Community energy volunteers have completed what they claim is England and Wales’ biggest ever transfer of solar PV to collective citizen control.

Eight solar farms together rated at 36MWp in output now move into the control of Community Energy Together, an alliance formed of five regional generating co-operatives.

During CET’s stewardship up to £20 million of community benefits, could flow, say participants. These are delivered in the form of support to groups fighting fuel poverty and supporting village halls.

The five participants are community benefit societies Wight Energy, Gower Power, Kent Energy, Somerset’s Yealm Energy and Shropshire & Telford Community Energy.

Big Society Capital, one of the financial midwives to the deal, says it meets the electricity needs of 13,000 homes. At a stroke, it also increases by 20% co-operative energy’s share of national green power generation.

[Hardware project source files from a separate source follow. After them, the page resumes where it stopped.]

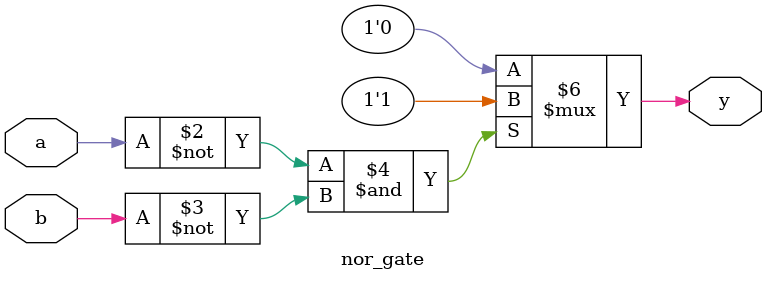
<source format=v>
`timescale 1ns / 1ps


//Gate level modelling
/*module nor_gate(a,b,y);
  input a,b; 
  output y; 
  nor(y,a,b); 
endmodule

////Data flow modelling
module nor_gate(a,b,y);
  input a,b; 
  output y; 
  assign y=~(a|b);
  endmodule*/
  
///Behavioral modelling
module nor_gate(a,b,y);
  input a,b; 
  output reg y; 
  always@(a,b)
  begin
  if(a==1'b0 & b==1'b0)
    begin
    y=1'b1;
    end   
    else
    y=1'b0;
    end
 endmodule



</source>
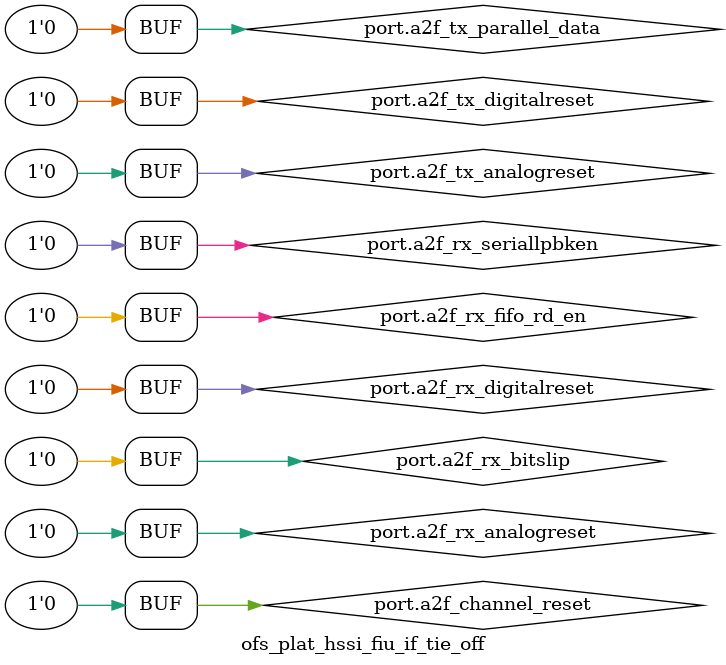
<source format=sv>



`include "ofs_plat_if.vh"

module ofs_plat_hssi_fiu_if_tie_off
   (
    pr_hssi_if.to_fiu port
    );

    always_comb
    begin
        port.a2f_tx_parallel_data = '0;
        port.a2f_rx_bitslip = '0;
        port.a2f_rx_fifo_rd_en = '0;
        port.a2f_rx_seriallpbken = '0;
        port.a2f_channel_reset = '0;
        port.a2f_tx_analogreset = '0;
        port.a2f_tx_digitalreset = '0;
        port.a2f_rx_analogreset = '0;
        port.a2f_rx_digitalreset = '0;
    end

endmodule // ofs_plat_hssi_fiu_if_tie_off

</source>
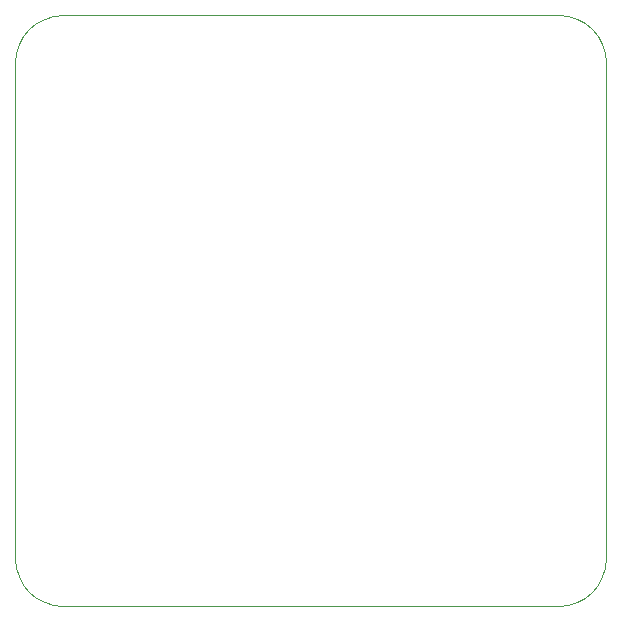
<source format=gm1>
G04 #@! TF.FileFunction,Profile,NP*
%FSLAX46Y46*%
G04 Gerber Fmt 4.6, Leading zero omitted, Abs format (unit mm)*
G04 Created by KiCad (PCBNEW 4.0.6) date 07/30/17 21:30:07*
%MOMM*%
%LPD*%
G01*
G04 APERTURE LIST*
%ADD10C,0.100000*%
G04 APERTURE END LIST*
D10*
X250780300Y-40076859D02*
X251530700Y-40304474D01*
X251530700Y-40304474D02*
X252222300Y-40674118D01*
X252222300Y-40674118D02*
X252828400Y-41171570D01*
X252828400Y-41171570D02*
X253325900Y-41777710D01*
X253325900Y-41777710D02*
X253695500Y-42469250D01*
X253695500Y-42469250D02*
X253923100Y-43219640D01*
X253923100Y-43219640D02*
X254000000Y-44000000D01*
X254000000Y-44000000D02*
X254000000Y-86000000D01*
X254000000Y-86000000D02*
X253923100Y-86780300D01*
X253923100Y-86780300D02*
X253695500Y-87530700D01*
X253695500Y-87530700D02*
X253325900Y-88222300D01*
X253325900Y-88222300D02*
X252828400Y-88828400D01*
X252828400Y-88828400D02*
X252222300Y-89325900D01*
X252222300Y-89325900D02*
X251530700Y-89695500D01*
X251530700Y-89695500D02*
X250780300Y-89923100D01*
X250780300Y-89923100D02*
X250000000Y-90000000D01*
X250000000Y-90000000D02*
X208000000Y-90000000D01*
X208000000Y-90000000D02*
X207219640Y-89923100D01*
X207219640Y-89923100D02*
X206469250Y-89695500D01*
X206469250Y-89695500D02*
X205777710Y-89325900D01*
X205777710Y-89325900D02*
X205171570Y-88828400D01*
X205171570Y-88828400D02*
X204674118Y-88222300D01*
X204674118Y-88222300D02*
X204304474Y-87530700D01*
X204304474Y-87530700D02*
X204076859Y-86780300D01*
X204076859Y-86780300D02*
X204000000Y-86000000D01*
X204000000Y-86000000D02*
X204000000Y-44000000D01*
X204000000Y-44000000D02*
X204076859Y-43219640D01*
X204076859Y-43219640D02*
X204304474Y-42469250D01*
X204304474Y-42469250D02*
X204674118Y-41777710D01*
X204674118Y-41777710D02*
X205171570Y-41171570D01*
X205171570Y-41171570D02*
X205777710Y-40674118D01*
X205777710Y-40674118D02*
X206469250Y-40304474D01*
X206469250Y-40304474D02*
X207219640Y-40076859D01*
X207219640Y-40076859D02*
X207999980Y-40000000D01*
X207999980Y-40000000D02*
X250000000Y-40000000D01*
X250000000Y-40000000D02*
X250780300Y-40076859D01*
M02*

</source>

The deal has been facilitated by Community Owned Renewable Energy (CORE), a partnership between the UK’s leading social impact investor Big Society Capital and Power to Change, an independent trust fostering community enterprise.

Designed and managed by the UK’s leading environmental impact investment advisor and fund manager, Finance Earth, the closure of the fund marks the successful realisation of its initial purpose of facilitating community ownership of renewable assets and creating funding streams for wider social change.

Big Society Capital’s Joe Shamash said: “This transfer is testament to the potential that community energy has to help the UK reach its net zero targets in a way that benefits local communities throughout the country. We are so pleased to have helped communities take ownership of solar farms that deliver the multiple benefits of energy security, a cleaner planet and funding for local community projects.”

Participants see this deal as a blueprint for the Labour party’s energy plans, encouraging community ownership of small-scale projects promoting cleaner power. Money is reinvested in communities and utilisation of private investment as part of national energy policy.

Power to Change’s CEO Tim Davies-Pugh said: “Local and community energy is key to making the UK a clean energy superpower and building an economy that works for people and planet. Bold, collaborative approaches are needed to rapidly grow community energy at scale, opening new markets and bringing in institutional investment, whilst remaining embedded in local communities. As a key partner in this innovative scheme, we stand ready to share the lessons, particularly as the Labour Party further develops its approach to community energy through its Local Power Plan.”